RAW DATA START

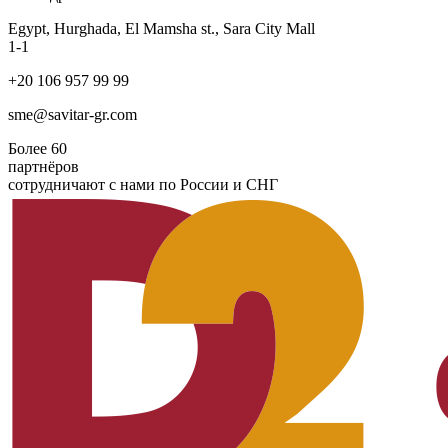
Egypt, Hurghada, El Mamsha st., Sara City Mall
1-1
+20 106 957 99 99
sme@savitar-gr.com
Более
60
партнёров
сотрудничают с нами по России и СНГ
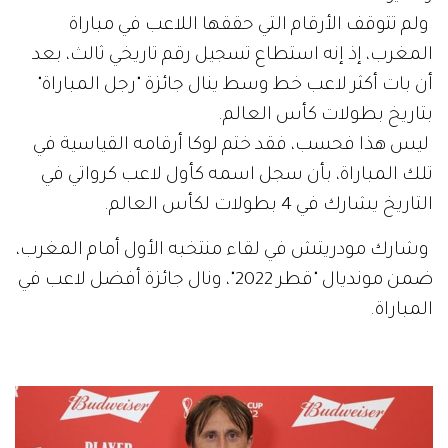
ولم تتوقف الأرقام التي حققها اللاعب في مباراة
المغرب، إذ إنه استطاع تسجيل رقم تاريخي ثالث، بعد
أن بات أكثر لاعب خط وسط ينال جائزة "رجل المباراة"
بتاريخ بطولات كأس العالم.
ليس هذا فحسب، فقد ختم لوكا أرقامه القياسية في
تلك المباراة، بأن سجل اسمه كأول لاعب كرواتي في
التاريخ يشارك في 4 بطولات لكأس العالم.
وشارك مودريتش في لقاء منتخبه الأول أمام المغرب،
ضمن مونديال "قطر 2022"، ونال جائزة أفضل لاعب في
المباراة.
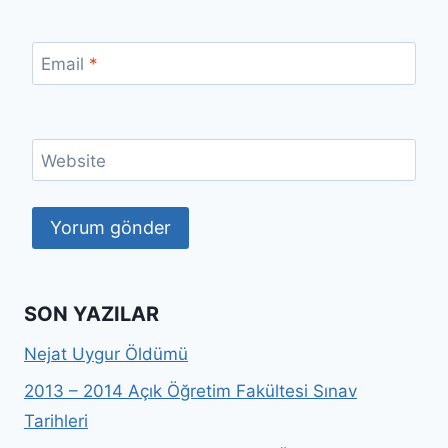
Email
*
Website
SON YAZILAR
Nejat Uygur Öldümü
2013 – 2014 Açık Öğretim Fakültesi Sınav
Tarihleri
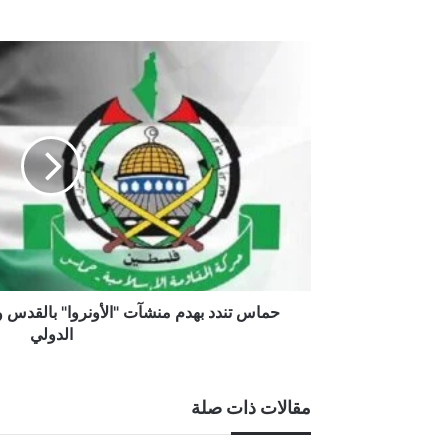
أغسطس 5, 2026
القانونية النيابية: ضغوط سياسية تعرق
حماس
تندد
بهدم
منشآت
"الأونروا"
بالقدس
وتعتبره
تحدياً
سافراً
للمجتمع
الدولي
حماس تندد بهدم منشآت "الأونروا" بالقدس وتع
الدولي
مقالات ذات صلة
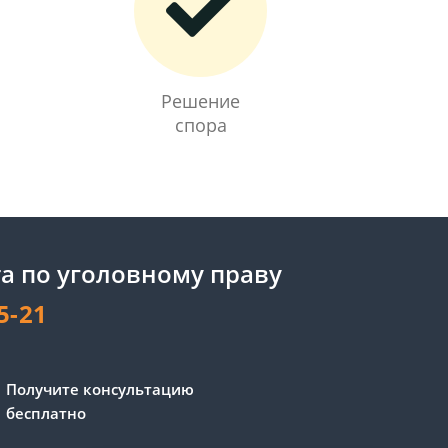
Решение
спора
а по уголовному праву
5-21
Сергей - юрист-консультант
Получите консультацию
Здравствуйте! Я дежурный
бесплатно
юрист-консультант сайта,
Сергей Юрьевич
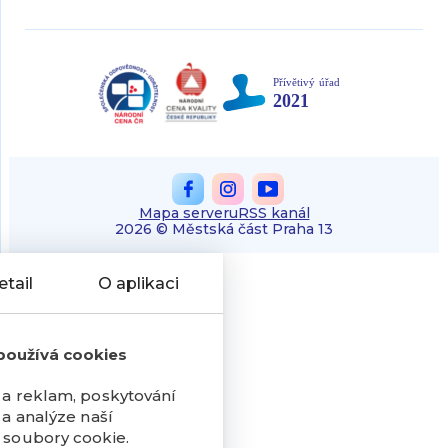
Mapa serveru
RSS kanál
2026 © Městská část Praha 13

RAW DATA END

Can you retype every line of text from all six records above, character for character, leaving the pictures out of your answer?

Egypt, Hurghada, El Mamsha st., Sara City Mall
1-1
+20 106 957 99 99
sme@savitar-gr.com
Более
60
партнёров
сотрудничают с нами по России и СНГ
ولم تتوقف الأرقام التي حققها اللاعب في مباراة
المغرب، إذ إنه استطاع تسجيل رقم تاريخي ثالث، بعد
أن بات أكثر لاعب خط وسط ينال جائزة "رجل المباراة"
بتاريخ بطولات كأس العالم.
ليس هذا فحسب، فقد ختم لوكا أرقامه القياسية في
تلك المباراة، بأن سجل اسمه كأول لاعب كرواتي في
التاريخ يشارك في 4 بطولات لكأس العالم.
وشارك مودريتش في لقاء منتخبه الأول أمام المغرب،
ضمن مونديال "قطر 2022"، ونال جائزة أفضل لاعب في
المباراة.
Email
*
Website
SON YAZILAR
Nejat Uygur Öldümü
2013 – 2014 Açık Öğretim Fakültesi Sınav
Tarihleri
أغسطس 5, 2026
القانونية النيابية: ضغوط سياسية تعرق
حماس
تندد
بهدم
منشآت
"الأونروا"
بالقدس
وتعتبره
تحدياً
سافراً
للمجتمع
الدولي
حماس تندد بهدم منشآت "الأونروا" بالقدس وتع
الدولي
مقالات ذات صلة
Решение
спора
а по уголовному праву
5-21
Сергей - юрист-консультант
Получите консультацию
Здравствуйте! Я дежурный
бесплатно
юрист-консультант сайта,
Сергей Юрьевич
Mapa serveru
RSS kanál
2026 © Městská část Praha 13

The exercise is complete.